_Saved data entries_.
::::::::::
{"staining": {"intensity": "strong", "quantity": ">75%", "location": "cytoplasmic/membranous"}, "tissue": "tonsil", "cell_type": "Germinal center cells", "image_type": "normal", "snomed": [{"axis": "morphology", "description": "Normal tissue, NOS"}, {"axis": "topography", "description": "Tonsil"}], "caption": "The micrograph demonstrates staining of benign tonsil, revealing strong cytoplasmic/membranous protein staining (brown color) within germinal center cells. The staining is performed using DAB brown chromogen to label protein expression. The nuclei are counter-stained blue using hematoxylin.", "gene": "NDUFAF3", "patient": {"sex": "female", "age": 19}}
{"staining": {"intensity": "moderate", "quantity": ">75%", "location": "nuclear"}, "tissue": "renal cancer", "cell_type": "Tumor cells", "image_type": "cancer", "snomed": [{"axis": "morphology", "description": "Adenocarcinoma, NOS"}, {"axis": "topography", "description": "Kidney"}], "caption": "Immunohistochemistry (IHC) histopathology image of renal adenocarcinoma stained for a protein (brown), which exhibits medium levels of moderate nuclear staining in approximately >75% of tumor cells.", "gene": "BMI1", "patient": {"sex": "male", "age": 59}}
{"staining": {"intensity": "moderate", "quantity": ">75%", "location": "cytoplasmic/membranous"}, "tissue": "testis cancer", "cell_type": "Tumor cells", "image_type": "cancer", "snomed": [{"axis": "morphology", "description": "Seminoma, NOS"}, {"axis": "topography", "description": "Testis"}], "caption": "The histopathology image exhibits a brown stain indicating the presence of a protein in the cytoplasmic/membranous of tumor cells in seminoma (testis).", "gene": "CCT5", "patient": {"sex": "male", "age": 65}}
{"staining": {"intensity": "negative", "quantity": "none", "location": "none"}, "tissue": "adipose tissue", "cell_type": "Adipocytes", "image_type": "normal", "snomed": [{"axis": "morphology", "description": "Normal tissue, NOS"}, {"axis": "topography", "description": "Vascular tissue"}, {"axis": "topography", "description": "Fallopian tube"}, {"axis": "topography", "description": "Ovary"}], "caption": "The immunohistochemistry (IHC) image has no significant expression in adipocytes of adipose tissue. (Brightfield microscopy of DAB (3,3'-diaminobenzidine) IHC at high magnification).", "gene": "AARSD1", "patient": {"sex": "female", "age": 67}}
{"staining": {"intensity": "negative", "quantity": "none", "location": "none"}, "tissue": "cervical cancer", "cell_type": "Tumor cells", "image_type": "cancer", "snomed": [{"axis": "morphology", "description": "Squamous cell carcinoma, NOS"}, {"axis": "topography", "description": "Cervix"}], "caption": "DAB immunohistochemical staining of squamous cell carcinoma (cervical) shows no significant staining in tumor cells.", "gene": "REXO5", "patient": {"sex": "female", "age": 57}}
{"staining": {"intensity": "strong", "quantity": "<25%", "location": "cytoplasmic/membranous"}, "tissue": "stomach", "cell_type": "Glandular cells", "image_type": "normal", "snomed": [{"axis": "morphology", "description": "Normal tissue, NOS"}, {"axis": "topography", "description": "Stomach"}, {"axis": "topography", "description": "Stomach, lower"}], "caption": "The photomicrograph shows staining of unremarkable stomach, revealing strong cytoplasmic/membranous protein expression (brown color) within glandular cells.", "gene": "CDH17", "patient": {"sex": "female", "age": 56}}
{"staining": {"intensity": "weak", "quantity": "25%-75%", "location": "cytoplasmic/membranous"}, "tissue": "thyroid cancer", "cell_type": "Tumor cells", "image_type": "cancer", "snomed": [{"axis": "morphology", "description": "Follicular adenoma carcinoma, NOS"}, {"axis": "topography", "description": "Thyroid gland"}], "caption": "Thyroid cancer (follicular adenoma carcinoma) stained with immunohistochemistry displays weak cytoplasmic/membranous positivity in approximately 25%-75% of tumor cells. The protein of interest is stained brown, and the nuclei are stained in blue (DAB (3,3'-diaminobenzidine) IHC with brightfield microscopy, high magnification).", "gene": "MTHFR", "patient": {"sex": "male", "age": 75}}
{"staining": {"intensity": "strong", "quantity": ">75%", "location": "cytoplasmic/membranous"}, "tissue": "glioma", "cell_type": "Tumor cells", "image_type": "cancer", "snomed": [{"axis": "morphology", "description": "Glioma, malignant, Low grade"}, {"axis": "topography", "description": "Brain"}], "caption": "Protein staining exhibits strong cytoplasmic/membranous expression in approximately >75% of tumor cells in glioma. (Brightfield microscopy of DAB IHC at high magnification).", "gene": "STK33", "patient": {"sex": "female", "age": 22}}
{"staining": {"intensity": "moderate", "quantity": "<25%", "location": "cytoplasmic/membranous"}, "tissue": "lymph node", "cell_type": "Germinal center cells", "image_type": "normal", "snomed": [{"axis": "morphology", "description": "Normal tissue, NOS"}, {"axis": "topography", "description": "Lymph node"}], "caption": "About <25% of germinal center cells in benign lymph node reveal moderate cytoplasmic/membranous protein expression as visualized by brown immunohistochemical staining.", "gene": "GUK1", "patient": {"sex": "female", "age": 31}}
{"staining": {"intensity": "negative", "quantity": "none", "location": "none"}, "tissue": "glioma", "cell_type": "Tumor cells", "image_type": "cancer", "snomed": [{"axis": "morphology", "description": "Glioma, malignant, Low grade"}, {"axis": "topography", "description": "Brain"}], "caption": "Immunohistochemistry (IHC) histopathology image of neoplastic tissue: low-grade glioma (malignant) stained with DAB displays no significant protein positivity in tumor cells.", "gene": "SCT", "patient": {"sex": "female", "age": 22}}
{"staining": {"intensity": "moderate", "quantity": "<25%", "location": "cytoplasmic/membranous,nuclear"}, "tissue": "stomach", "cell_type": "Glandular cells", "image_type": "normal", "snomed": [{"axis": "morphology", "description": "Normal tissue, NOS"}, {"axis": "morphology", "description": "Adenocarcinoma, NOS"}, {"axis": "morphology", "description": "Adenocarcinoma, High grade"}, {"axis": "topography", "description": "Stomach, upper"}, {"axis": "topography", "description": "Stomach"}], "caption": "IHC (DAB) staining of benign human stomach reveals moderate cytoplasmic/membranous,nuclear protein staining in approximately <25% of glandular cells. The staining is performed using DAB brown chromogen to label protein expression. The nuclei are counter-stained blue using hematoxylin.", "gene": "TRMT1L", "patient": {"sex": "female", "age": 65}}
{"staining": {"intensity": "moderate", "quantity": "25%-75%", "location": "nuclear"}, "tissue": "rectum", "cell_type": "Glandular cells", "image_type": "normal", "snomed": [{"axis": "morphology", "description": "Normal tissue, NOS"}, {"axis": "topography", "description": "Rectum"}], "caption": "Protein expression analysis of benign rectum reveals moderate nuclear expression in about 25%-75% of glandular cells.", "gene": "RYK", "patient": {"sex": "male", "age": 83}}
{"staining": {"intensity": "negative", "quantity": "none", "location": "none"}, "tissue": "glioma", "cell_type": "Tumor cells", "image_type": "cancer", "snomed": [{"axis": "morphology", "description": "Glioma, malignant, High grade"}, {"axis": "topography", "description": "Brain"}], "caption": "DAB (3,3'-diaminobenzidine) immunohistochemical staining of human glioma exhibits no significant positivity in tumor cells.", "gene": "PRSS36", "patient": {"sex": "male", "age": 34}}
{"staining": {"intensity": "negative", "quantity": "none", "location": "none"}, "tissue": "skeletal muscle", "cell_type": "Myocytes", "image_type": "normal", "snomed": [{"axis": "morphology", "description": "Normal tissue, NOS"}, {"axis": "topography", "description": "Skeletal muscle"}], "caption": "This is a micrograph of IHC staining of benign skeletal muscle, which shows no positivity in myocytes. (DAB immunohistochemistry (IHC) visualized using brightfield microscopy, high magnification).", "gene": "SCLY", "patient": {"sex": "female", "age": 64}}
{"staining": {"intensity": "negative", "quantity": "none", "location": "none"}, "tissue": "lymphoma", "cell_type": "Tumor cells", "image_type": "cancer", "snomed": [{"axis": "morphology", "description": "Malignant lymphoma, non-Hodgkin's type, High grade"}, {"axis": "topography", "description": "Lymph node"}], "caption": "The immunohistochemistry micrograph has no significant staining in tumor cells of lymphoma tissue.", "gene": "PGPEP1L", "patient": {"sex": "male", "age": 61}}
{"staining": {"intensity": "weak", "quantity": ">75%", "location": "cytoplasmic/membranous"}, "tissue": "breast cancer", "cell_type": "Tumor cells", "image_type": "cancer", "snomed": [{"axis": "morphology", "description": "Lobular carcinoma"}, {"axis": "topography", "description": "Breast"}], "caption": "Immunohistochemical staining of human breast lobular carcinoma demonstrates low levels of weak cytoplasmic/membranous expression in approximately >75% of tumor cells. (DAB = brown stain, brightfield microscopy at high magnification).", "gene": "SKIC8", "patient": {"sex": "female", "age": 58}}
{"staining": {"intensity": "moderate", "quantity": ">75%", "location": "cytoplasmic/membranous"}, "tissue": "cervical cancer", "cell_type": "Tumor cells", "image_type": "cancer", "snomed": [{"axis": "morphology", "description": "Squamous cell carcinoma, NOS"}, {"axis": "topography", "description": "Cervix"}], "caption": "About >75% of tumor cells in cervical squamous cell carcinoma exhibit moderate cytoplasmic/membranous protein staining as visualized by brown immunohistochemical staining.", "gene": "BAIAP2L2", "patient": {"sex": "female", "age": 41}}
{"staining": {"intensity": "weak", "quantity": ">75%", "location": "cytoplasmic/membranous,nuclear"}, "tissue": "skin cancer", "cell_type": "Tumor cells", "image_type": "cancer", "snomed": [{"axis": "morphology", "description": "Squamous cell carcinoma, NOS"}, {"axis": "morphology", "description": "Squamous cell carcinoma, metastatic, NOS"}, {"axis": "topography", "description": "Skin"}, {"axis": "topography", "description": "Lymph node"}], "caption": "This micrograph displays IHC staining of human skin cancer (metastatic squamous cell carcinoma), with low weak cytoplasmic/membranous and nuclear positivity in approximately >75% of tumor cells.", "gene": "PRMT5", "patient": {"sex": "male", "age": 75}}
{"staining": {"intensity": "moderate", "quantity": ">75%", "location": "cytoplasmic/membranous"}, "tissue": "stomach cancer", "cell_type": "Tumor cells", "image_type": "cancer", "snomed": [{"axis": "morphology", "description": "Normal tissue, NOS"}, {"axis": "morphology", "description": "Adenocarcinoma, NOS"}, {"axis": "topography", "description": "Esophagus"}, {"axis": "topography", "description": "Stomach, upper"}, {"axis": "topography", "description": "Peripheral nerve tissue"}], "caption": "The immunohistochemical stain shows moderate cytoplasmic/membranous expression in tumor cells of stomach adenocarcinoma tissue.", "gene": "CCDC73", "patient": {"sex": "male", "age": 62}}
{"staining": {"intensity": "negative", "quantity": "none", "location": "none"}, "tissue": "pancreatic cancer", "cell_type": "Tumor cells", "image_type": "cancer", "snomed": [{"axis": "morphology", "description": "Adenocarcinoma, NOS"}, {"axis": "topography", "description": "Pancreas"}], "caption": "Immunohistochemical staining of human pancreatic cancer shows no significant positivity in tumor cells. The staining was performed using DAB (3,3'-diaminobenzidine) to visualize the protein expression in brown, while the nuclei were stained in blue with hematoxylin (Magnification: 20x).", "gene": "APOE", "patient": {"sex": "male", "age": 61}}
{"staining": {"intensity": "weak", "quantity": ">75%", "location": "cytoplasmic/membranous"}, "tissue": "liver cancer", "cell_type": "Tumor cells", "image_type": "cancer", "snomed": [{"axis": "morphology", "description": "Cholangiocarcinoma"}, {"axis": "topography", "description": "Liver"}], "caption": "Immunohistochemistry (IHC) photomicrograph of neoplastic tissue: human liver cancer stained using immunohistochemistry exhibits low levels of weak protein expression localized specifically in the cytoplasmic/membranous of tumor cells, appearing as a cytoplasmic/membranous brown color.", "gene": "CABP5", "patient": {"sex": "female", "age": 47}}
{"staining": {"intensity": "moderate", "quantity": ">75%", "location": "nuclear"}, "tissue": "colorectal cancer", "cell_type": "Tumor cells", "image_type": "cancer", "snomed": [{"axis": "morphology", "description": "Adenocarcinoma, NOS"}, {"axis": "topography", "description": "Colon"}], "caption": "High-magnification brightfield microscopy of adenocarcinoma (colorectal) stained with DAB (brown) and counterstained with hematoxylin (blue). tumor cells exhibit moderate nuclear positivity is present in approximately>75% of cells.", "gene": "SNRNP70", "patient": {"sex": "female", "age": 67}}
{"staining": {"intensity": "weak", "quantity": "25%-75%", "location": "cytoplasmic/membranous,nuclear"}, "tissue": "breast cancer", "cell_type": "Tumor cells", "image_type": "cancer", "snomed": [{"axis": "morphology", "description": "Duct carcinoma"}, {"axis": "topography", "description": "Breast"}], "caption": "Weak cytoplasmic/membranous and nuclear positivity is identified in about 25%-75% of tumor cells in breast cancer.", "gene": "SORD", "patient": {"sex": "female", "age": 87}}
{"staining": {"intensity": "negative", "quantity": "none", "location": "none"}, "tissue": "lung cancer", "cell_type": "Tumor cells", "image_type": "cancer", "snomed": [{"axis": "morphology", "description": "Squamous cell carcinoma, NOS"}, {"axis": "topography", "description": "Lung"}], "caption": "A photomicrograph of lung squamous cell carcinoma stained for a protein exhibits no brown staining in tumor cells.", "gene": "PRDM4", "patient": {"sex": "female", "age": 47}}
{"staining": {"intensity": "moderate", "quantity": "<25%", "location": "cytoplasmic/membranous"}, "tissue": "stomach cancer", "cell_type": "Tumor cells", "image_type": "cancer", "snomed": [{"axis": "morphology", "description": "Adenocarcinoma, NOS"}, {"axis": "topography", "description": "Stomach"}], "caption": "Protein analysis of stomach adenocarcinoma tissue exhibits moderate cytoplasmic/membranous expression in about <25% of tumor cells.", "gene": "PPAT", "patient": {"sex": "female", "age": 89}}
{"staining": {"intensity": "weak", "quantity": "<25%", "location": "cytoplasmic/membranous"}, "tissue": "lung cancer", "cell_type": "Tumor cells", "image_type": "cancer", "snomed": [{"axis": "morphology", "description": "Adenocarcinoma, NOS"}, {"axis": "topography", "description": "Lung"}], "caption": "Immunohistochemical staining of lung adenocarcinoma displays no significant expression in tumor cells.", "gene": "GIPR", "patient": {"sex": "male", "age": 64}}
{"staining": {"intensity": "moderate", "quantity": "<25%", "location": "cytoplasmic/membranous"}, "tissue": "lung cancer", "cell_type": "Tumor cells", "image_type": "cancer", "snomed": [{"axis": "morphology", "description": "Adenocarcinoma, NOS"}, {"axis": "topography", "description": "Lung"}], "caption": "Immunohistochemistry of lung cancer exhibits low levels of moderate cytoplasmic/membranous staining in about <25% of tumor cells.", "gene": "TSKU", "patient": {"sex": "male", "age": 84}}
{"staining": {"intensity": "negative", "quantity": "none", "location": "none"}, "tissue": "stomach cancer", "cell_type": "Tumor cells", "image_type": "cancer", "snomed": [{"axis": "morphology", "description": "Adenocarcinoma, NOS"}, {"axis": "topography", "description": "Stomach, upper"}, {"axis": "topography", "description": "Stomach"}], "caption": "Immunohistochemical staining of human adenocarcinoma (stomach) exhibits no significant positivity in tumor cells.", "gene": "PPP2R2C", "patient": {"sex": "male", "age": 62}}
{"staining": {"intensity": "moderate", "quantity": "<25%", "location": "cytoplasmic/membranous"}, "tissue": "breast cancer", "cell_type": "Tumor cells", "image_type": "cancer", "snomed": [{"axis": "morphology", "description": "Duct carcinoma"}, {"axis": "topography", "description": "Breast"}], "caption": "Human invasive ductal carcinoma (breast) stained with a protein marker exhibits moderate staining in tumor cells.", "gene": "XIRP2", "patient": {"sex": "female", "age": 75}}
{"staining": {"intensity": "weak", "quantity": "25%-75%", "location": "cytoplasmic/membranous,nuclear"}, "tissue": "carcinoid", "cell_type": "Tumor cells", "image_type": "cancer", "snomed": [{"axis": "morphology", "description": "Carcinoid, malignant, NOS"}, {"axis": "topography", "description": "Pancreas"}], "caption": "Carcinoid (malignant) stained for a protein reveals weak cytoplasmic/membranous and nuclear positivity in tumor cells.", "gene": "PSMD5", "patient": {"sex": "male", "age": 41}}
::::::::::
What is asked for is an exact copy of the lines above from the one containing "histopathology image exhibits" through the one containing "staining of squamous", and only those.

{"staining": {"intensity": "moderate", "quantity": ">75%", "location": "cytoplasmic/membranous"}, "tissue": "testis cancer", "cell_type": "Tumor cells", "image_type": "cancer", "snomed": [{"axis": "morphology", "description": "Seminoma, NOS"}, {"axis": "topography", "description": "Testis"}], "caption": "The histopathology image exhibits a brown stain indicating the presence of a protein in the cytoplasmic/membranous of tumor cells in seminoma (testis).", "gene": "CCT5", "patient": {"sex": "male", "age": 65}}
{"staining": {"intensity": "negative", "quantity": "none", "location": "none"}, "tissue": "adipose tissue", "cell_type": "Adipocytes", "image_type": "normal", "snomed": [{"axis": "morphology", "description": "Normal tissue, NOS"}, {"axis": "topography", "description": "Vascular tissue"}, {"axis": "topography", "description": "Fallopian tube"}, {"axis": "topography", "description": "Ovary"}], "caption": "The immunohistochemistry (IHC) image has no significant expression in adipocytes of adipose tissue. (Brightfield microscopy of DAB (3,3'-diaminobenzidine) IHC at high magnification).", "gene": "AARSD1", "patient": {"sex": "female", "age": 67}}
{"staining": {"intensity": "negative", "quantity": "none", "location": "none"}, "tissue": "cervical cancer", "cell_type": "Tumor cells", "image_type": "cancer", "snomed": [{"axis": "morphology", "description": "Squamous cell carcinoma, NOS"}, {"axis": "topography", "description": "Cervix"}], "caption": "DAB immunohistochemical staining of squamous cell carcinoma (cervical) shows no significant staining in tumor cells.", "gene": "REXO5", "patient": {"sex": "female", "age": 57}}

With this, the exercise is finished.